Abfallbilanz mit Überraschungen: So viel Hausmüll erzeugen Cuxhavener im Durchschnitt
Einblicke ins Müllverhalten der Bevölkerung: Eine kürzlich vorgelegte Statistik des städtischen Regiebetriebs birgt Überraschungen, beispielsweise beim Verhältnis zwischen Rest- und Biomüll und vor allem bei der Entwicklung der Wertstoff-Volumina.
Wie viel Müll jeder Einzelne von uns produziert, entzieht sich gemeinhin der persönlichen Vorstellungskraft. Wer sich mit dem Thema beschäftigt, kommt bestenfalls überschlagsmäßig zu einem Ergebnis, über Kilogrammzahlen lässt sich aber nur spekulieren.
Die Stadtverwaltung setzt dem Rätselraten ein Ende: In Gestalt der Abfallmengenbilanz präsentierte Horst Müller, Leiter des Referats 600 (Technische Dienste), im Fachausschuss ein Zahlenwerk, aus dem sich belastbare Werte ableiten lassen: Hausmüll, Biomüll, Altpapier - in welchem Maße der Durchschnitts-Cuxhavener in 2025 die jeweiligen Behälter "fütterte", geht aus den über eine Verwaltungsvorlage bereitgestellten Tabellen hervor.

Die Altpapiermengen sind zurückgegangen
Der erste Blick richtet sich fast automatisch auf das Volumen an Hausmüll: Pro Kopf gerechnet wurden im vergangenen Jahr rund 149 Kilogramm über die Schwarze Tonne entsorgt. Im Mittel, wie gesagt; Manche unter uns mögen höhere Restmüll-Mengen produzieren, andere hingegen mehr Abfälle für die Biotonne erzeugen. Apropos Biotonne: Bei 68,25 Kilogramm liegt die jährliche Füllmenge im Pro-Kopf-Durchschnitt; das ist der zweithöchste Wert vor Altpapier (67,6 kg) und Wertstoffen (54 kg) für den längst von Tonnen ersetzten Gelben Sack.
Die im Stadtgebiet eingesammelten Altpapiermengen sind im Zehn-Jahres-Vergleich übrigens trotz allem deutlich gesunken. Sprach man 2016 noch von einer Gesamtmenge in einer Größenordnung von nicht ganz 4.800 Tonnen, waren es im jüngsten Erhebungsjahr etwa 30 Prozent weniger (also nur noch 3.350 Tonnen). Die Frage, inwieweit die Digitalisierung für diesen Rückgang verantwortlich ist, wurde auch im Ausschuss für Technische Dienste diskutiert. Dort gab Müller allerdings zu bedenken, dass die Menge an Kartonagen (bedingt durch den Siegeszug der Online-Versender) eher zu- als abgenommen haben dürfte.

Deutlicher Zuwachs im Altkleider-Bereich
Tatsächlich gestiegen ist - Thema Wertstoffe - das Volumen an Altkleidern, das 2025 bei durchschnittlich 8,6 Kilogramm pro Kopf lag und sich (bezogen auf die Gesamtsammelmenge im Vergleich zu 2024) um rund 58 Prozent erhöht hat.
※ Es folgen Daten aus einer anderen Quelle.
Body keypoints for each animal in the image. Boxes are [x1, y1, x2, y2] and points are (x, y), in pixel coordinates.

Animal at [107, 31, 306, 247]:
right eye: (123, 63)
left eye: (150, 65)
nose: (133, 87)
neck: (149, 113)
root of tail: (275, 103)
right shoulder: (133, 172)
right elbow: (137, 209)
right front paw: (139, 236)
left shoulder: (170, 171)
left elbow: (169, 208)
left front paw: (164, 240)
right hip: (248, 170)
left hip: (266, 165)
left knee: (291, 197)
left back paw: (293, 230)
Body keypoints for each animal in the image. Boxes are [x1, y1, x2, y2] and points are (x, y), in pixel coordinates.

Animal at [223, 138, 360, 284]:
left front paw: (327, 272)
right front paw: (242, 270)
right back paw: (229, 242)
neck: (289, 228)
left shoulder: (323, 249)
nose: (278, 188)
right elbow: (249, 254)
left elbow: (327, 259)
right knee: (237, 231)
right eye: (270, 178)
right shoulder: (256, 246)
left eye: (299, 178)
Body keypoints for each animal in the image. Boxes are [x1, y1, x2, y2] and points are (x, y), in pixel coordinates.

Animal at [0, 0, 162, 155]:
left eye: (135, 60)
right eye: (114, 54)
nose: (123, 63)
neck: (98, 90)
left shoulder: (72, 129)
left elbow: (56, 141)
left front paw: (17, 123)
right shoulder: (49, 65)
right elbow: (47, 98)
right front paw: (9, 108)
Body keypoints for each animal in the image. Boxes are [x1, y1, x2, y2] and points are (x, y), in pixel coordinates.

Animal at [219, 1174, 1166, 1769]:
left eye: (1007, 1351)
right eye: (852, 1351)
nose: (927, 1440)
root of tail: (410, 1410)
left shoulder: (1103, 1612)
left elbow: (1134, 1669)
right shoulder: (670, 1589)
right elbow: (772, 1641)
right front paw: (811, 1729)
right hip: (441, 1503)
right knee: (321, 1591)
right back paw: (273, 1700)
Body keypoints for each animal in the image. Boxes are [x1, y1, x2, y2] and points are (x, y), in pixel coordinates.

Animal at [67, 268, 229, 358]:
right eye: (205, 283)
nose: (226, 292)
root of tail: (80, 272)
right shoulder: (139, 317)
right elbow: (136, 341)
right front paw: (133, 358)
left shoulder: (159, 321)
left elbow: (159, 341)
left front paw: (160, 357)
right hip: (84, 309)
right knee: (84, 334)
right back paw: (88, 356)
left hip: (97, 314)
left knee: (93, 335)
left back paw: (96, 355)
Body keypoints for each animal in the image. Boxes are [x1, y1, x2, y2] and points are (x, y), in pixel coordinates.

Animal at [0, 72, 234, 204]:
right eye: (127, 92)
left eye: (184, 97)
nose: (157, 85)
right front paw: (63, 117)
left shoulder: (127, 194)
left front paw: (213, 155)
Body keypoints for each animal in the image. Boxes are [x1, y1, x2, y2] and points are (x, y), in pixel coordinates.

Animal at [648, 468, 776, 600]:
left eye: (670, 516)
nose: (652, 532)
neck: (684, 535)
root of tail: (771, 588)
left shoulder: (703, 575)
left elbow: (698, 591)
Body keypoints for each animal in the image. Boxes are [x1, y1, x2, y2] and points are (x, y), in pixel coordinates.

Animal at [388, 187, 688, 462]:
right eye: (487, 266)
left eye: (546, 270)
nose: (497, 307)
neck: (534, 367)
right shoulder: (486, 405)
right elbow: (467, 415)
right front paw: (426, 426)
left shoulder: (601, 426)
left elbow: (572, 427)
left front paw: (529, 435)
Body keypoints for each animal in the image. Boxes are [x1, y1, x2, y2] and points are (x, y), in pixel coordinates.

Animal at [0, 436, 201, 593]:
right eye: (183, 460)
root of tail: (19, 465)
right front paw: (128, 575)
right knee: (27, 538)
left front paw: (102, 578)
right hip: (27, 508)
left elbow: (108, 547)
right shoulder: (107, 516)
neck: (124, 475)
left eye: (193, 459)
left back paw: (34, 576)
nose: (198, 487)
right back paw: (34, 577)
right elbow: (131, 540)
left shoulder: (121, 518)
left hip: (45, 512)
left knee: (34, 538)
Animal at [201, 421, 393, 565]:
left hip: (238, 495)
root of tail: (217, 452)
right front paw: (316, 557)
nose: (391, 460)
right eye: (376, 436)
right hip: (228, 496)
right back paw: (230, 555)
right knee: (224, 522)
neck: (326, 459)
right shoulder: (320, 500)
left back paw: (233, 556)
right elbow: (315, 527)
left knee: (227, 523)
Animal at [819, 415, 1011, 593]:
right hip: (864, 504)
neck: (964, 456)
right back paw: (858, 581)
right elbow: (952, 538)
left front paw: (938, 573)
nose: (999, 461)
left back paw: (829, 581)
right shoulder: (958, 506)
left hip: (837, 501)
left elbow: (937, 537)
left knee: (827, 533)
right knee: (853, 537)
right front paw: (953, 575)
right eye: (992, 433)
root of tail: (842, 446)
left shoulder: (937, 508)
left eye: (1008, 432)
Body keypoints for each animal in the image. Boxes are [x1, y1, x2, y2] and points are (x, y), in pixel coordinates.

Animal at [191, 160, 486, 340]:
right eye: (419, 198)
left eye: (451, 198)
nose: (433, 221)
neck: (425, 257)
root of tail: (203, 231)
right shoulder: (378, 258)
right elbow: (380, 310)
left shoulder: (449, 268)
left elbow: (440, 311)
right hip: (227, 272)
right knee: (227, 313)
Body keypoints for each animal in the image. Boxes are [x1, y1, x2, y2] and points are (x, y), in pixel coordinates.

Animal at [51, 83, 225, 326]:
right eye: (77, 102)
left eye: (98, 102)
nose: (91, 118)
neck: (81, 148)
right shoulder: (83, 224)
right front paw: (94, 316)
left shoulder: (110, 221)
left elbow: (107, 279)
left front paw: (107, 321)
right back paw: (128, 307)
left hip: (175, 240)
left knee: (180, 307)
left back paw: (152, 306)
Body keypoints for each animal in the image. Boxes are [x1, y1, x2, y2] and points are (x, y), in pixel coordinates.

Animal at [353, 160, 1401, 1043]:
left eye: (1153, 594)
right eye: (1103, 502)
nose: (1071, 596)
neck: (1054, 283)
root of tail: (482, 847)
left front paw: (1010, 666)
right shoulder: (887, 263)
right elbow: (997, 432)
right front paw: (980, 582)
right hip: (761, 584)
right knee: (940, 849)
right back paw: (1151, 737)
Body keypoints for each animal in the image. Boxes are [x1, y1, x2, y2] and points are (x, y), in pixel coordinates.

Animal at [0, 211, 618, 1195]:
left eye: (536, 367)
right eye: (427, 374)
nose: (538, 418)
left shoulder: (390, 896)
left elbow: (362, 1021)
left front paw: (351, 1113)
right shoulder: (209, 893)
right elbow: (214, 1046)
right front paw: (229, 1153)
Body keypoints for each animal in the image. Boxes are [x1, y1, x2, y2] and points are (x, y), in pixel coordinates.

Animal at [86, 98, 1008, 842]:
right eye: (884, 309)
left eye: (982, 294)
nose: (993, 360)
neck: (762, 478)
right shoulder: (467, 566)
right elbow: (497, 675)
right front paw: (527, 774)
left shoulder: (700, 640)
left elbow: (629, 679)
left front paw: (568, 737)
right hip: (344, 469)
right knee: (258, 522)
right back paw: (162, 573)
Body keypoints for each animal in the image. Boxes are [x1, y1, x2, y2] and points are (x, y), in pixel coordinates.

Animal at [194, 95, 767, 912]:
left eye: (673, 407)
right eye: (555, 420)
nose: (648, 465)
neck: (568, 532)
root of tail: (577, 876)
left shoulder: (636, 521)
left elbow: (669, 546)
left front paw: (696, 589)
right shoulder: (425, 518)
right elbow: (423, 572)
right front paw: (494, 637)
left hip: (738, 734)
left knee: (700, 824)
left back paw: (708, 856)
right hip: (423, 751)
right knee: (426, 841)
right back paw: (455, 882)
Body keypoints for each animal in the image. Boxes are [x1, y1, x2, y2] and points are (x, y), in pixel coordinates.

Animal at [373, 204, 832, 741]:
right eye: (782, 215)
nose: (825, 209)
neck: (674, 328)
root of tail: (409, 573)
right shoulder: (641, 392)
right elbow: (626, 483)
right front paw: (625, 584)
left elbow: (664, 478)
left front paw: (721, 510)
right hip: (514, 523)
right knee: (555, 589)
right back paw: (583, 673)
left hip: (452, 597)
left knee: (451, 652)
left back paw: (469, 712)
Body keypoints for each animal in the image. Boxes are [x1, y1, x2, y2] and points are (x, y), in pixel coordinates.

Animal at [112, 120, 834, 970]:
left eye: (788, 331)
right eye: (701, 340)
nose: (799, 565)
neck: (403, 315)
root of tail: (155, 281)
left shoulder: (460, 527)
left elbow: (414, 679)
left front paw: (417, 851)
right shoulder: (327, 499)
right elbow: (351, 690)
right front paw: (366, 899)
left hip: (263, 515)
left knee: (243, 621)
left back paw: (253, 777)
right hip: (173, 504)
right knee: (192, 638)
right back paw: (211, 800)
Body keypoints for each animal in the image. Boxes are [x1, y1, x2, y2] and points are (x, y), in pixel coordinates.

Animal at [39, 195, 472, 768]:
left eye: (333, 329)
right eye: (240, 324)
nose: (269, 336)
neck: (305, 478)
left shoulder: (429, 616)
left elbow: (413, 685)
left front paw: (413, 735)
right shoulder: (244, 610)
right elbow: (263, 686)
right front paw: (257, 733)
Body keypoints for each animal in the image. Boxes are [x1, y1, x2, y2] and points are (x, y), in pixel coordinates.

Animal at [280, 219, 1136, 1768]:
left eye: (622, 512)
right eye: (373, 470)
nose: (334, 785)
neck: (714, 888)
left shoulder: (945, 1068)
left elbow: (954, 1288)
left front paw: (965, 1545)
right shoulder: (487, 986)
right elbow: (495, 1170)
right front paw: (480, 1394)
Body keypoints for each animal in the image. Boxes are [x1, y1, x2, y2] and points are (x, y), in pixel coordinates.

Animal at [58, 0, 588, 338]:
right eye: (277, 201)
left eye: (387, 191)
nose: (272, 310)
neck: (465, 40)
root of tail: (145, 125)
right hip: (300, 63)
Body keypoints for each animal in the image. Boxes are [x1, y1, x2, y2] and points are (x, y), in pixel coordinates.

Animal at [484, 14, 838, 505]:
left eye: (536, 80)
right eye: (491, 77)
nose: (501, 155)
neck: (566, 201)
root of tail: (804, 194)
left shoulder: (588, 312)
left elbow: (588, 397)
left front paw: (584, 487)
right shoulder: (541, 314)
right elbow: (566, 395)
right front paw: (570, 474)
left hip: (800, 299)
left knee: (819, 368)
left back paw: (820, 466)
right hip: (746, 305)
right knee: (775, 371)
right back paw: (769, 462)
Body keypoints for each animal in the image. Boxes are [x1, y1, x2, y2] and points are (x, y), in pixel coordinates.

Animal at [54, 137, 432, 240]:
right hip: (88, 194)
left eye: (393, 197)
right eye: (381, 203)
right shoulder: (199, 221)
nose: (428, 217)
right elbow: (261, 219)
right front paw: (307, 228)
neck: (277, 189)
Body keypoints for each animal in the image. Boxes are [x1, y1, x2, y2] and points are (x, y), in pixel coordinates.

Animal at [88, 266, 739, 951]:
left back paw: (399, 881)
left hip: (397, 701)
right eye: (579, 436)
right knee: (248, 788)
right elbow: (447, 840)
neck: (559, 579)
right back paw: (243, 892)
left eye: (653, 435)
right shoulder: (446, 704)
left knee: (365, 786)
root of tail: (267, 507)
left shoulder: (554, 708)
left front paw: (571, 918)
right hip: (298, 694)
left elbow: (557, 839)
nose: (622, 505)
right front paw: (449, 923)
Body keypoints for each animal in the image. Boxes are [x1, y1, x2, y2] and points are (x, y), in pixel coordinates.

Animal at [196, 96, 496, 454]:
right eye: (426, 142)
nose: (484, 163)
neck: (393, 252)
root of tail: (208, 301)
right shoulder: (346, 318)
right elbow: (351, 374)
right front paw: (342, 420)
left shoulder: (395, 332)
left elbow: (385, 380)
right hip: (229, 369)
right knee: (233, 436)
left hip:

Eine EU-Regelung, nach der eine Entsorgung von Textilien über den Hausmüll nicht länger erlaubt ist, könnte - so die Verwaltungsannahme - für diese Zunahme mitverantwortlich sein. Wenig Veränderungen gab es hingegen bei den sogenannten Leichtstoffverpackungen (Wertstoffe, die im Gelben Sack beziehungsweise der Gelben Tonne landen). Ihre Menge blieb mit 54 Kilo pro Einwohner und Jahr weitgehend stabil. Der Umfang des von Bürgerinnen und Bürgern angelieferten Elektroschrotts ist mit elf Kilogramm pro Nase marginal geschrumpft. Gleiches gilt für das Thema Sperrmüll, der mit einem Pro-Kopf-Wert von 42 Kilo pro Einwohner immer noch eine relativ stattliche Größe darstellt.